» **Task item**
Could you filter the records below down to the lines that include the word "right"?
■ ■ ■ ■ ■
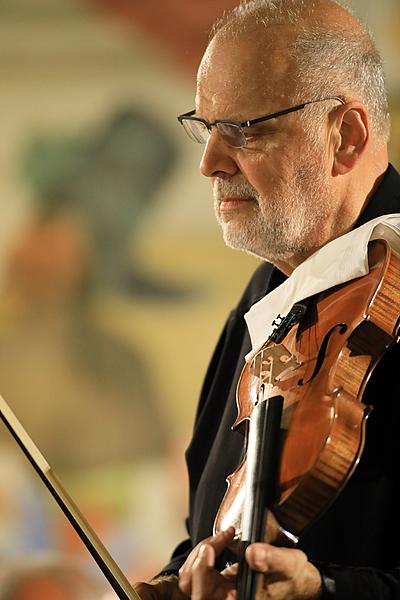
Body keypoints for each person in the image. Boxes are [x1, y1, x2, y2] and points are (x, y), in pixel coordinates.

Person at [134, 0, 400, 598]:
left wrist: (326, 590)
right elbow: (206, 530)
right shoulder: (267, 295)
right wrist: (174, 584)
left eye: (245, 129)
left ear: (347, 136)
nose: (208, 163)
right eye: (206, 127)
■ ■ ■ ■ ■
» **Exercise solution**
right elbow: (206, 530)
right shoulder: (267, 295)
right wrist: (174, 584)
right eye: (206, 127)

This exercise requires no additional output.